For now, here’s another preliminary view of OED quotation evidence subject matter, this time based on the period of the work:
There are a few nice tales of historical change we call tell with this chart – the decline of B (Philosophy, Religion – including the Bible) and P (Language and Literature); prominently, the rise in Scientific categories (green), especially Science (Q) and Technology (T); perhaps the brief flourishing of History (C,D,E,F) in the latter half of the 18th C; and perhaps more. This is all intriguing, and merits further exploration. As implied above, it would be especially good to break down P and Q into significant subclasses – something to mind for later.
One last thing is worth a look right now, though. The chart above counts percentages based on works (as given by OED – in reality, one work may have a number of distinct author-title combinations).

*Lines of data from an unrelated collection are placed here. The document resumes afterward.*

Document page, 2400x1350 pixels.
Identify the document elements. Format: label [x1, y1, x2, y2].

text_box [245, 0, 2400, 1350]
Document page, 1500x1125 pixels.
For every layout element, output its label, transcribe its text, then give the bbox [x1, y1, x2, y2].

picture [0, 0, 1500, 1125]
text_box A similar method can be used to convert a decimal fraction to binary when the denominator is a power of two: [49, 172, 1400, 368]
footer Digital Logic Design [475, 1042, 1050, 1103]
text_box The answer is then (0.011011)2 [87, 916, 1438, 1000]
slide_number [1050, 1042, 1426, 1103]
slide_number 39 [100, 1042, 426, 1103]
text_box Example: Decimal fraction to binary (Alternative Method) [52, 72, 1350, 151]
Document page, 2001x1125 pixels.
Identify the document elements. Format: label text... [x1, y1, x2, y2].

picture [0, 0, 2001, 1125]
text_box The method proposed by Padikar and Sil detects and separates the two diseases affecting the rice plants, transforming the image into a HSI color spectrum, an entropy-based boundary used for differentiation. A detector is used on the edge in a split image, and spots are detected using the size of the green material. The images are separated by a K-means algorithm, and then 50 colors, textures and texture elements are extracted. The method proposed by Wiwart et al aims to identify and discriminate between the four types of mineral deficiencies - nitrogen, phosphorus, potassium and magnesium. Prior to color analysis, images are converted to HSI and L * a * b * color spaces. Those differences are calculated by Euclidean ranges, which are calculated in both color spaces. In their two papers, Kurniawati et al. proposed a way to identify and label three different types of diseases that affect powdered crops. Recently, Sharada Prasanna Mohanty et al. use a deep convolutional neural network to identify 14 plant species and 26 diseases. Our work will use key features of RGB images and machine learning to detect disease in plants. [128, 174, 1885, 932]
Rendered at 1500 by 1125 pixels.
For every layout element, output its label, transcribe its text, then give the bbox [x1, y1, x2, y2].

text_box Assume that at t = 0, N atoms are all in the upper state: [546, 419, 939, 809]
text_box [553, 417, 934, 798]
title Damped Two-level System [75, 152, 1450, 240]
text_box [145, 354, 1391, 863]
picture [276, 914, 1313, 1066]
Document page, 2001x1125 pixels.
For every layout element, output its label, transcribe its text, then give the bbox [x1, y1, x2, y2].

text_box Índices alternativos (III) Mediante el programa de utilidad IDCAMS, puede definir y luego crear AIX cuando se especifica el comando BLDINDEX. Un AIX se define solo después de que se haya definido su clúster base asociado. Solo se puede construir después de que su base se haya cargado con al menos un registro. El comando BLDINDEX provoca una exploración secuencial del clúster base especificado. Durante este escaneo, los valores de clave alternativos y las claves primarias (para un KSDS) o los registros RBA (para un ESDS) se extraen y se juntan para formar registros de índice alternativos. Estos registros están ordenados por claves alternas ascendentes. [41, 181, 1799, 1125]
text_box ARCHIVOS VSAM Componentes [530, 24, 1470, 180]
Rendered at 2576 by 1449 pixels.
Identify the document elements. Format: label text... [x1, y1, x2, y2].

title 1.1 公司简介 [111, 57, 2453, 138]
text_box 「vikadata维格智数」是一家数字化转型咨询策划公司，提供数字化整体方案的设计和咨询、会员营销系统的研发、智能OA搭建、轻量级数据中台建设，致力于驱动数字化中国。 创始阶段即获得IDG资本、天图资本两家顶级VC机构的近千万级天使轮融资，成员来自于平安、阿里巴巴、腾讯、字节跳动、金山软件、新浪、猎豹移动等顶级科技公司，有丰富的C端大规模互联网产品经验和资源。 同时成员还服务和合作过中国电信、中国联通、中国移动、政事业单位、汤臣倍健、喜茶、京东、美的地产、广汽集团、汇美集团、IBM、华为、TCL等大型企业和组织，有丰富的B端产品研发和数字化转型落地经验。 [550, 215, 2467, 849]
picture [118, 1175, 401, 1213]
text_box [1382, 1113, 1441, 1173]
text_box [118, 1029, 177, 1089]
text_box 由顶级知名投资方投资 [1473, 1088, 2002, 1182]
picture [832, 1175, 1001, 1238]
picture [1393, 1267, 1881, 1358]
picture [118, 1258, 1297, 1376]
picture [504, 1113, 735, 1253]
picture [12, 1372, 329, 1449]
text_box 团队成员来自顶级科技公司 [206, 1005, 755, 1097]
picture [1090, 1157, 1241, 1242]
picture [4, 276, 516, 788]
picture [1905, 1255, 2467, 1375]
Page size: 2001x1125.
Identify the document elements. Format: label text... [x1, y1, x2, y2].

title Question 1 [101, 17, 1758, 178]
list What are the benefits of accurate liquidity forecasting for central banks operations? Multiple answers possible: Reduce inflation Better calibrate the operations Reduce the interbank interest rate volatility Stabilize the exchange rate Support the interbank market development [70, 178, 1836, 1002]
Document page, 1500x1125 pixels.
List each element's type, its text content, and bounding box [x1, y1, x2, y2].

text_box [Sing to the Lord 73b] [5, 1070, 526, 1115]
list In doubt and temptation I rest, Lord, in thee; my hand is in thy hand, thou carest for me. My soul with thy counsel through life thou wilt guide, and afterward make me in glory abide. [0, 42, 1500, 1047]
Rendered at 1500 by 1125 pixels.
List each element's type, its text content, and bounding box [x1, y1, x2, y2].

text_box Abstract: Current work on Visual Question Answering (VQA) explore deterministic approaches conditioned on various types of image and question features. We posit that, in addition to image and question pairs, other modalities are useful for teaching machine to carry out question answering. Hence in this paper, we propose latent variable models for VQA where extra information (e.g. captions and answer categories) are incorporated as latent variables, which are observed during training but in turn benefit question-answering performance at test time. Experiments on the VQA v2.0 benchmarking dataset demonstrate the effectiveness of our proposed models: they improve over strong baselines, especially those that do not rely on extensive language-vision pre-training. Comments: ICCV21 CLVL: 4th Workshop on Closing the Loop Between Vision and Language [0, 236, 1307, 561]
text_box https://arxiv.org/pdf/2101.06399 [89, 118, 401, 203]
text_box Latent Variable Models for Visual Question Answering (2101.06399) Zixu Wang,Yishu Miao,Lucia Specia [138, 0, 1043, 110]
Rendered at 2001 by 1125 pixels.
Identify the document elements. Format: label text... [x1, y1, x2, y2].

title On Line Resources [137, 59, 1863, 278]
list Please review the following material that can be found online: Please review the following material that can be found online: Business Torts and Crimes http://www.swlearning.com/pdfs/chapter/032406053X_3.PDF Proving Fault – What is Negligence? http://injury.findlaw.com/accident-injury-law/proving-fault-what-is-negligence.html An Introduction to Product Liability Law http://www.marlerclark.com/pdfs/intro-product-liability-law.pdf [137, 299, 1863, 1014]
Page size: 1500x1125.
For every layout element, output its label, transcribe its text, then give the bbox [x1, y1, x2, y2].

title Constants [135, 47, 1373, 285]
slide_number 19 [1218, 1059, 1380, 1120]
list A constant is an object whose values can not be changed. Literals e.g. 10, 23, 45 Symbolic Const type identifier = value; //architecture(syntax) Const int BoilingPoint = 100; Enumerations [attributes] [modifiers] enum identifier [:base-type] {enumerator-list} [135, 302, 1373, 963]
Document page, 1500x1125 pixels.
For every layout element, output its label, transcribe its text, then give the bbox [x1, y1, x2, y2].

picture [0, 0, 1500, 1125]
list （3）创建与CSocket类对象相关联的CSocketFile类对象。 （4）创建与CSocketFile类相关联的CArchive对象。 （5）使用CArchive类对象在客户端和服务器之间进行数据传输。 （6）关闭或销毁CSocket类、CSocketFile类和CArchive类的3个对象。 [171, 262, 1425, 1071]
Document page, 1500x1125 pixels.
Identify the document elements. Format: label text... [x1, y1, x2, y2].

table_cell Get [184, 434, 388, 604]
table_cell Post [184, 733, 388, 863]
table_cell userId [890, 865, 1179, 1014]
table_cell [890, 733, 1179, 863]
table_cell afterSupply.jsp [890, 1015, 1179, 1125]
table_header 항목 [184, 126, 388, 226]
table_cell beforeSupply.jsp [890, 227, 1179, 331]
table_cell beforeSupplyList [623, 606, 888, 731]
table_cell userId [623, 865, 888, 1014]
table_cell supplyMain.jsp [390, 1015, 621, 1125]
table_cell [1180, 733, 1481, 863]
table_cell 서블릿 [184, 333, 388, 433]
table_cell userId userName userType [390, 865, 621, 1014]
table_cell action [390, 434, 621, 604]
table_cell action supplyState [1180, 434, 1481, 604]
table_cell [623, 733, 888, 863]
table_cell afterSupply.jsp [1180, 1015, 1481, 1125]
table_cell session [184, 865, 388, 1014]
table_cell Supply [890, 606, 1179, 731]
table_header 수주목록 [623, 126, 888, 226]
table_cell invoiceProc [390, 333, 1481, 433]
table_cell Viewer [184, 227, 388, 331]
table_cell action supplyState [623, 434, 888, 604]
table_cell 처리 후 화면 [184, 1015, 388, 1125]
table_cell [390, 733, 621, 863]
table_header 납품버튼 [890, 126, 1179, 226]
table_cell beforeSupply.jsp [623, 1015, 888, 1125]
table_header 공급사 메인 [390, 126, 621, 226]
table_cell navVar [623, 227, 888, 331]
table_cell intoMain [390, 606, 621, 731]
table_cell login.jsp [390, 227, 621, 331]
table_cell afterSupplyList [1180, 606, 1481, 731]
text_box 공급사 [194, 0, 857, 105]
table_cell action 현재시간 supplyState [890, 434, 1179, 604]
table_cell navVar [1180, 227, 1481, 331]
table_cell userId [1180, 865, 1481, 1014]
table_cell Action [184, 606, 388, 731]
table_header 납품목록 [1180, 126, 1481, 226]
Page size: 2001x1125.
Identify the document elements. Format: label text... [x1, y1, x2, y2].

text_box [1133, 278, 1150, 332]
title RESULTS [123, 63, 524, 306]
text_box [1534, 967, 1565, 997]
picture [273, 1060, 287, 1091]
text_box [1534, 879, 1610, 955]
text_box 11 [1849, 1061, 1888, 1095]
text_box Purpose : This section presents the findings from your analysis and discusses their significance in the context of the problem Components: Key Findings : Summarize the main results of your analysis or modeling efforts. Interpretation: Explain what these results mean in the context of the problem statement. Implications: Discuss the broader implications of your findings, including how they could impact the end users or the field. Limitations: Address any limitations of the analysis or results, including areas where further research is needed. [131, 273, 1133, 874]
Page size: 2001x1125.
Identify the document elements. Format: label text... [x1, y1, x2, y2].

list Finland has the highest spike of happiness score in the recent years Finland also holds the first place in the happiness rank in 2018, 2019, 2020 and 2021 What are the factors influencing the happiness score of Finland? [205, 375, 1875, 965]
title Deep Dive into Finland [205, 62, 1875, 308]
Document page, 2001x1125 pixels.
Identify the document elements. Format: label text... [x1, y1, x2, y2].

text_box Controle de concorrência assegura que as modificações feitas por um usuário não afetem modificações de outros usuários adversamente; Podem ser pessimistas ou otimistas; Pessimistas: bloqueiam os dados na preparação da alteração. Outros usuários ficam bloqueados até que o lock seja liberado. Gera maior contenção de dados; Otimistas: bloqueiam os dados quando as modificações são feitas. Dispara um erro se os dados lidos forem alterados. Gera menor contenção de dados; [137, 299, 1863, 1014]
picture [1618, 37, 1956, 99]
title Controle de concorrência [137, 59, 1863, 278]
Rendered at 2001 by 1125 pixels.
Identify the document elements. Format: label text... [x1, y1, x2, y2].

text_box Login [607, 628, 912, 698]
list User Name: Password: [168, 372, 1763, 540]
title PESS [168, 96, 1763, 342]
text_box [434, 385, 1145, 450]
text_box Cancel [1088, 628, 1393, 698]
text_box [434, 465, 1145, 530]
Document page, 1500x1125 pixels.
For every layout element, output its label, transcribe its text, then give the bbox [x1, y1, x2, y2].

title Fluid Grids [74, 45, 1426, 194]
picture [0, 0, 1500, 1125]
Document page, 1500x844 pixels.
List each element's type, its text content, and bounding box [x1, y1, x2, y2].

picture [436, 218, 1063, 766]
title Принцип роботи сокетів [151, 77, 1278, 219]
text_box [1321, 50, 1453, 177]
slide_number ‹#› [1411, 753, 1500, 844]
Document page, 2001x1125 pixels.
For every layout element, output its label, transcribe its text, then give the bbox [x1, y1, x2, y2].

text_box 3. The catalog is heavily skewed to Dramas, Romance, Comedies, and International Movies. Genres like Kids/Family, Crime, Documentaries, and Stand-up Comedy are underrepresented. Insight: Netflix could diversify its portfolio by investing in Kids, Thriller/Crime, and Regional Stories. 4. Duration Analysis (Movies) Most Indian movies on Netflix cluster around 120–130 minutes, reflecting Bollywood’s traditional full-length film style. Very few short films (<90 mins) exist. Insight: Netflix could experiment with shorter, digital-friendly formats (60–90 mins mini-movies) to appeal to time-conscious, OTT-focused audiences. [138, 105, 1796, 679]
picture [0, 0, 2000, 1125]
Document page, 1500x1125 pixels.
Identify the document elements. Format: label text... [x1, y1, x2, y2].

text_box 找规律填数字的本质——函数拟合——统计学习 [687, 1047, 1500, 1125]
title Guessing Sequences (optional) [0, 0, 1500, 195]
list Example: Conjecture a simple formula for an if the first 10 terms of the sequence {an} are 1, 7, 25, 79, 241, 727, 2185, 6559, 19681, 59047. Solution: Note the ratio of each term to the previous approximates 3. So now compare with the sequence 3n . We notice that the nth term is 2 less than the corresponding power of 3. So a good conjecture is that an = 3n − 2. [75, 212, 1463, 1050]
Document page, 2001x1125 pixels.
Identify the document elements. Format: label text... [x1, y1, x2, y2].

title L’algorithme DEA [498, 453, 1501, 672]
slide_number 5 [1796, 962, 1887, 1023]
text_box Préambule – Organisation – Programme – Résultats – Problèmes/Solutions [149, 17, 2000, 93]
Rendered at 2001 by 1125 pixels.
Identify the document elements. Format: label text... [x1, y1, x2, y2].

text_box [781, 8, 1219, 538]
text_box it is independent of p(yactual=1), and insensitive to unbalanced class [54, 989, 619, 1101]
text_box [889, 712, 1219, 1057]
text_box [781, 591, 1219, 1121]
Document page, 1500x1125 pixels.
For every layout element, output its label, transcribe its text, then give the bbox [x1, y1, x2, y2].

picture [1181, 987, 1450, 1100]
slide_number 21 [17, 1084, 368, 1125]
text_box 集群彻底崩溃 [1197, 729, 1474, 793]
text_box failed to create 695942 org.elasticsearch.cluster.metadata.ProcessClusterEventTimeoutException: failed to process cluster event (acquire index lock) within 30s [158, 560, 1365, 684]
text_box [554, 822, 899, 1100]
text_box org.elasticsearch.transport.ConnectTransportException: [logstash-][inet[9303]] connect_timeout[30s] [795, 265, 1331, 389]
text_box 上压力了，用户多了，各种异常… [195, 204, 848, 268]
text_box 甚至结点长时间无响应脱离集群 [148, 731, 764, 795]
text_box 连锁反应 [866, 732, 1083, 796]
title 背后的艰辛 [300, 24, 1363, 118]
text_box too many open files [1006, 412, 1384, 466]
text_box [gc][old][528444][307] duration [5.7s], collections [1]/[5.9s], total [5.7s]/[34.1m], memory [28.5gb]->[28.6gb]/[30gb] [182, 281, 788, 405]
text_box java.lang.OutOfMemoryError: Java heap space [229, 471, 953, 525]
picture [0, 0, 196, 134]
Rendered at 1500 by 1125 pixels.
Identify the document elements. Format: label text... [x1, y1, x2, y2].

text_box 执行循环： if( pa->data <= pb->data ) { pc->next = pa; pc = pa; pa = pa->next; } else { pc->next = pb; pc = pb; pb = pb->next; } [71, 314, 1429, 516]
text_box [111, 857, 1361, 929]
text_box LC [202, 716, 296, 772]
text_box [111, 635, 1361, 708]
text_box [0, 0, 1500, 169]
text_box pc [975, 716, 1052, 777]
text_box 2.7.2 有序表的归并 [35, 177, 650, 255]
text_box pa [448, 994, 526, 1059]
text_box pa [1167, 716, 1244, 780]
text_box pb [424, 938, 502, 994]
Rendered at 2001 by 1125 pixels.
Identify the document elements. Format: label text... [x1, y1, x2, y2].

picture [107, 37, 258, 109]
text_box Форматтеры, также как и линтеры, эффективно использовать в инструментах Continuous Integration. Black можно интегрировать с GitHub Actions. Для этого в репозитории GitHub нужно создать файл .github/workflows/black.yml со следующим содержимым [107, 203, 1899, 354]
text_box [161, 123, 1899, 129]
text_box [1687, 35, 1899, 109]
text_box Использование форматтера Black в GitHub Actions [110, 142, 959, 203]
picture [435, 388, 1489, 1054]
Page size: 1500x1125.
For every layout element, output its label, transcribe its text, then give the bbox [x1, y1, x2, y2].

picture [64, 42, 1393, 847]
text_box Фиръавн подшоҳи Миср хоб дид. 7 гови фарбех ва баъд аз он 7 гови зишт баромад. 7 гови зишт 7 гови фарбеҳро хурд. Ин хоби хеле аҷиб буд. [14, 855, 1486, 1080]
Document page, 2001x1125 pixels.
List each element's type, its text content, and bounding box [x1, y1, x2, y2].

To see how thoroughly these works were trawled by OED, it’s necessary to look at the number of quotations derived from them.
So here are percentages of OED quotations, by subject class, by period:
Worth investigating, I’d say, are any visible discrepancies, like the top and bottom colour groups in the first column (disproportionately more quotations from T, and disproportionately fewer from B), or the relative stability over time in the percentage of P quotations vs. P works, which implies that each work is yielding more quotations.
But these are investigations for a future day. Meanwhile LOWbot keeps on keeping on.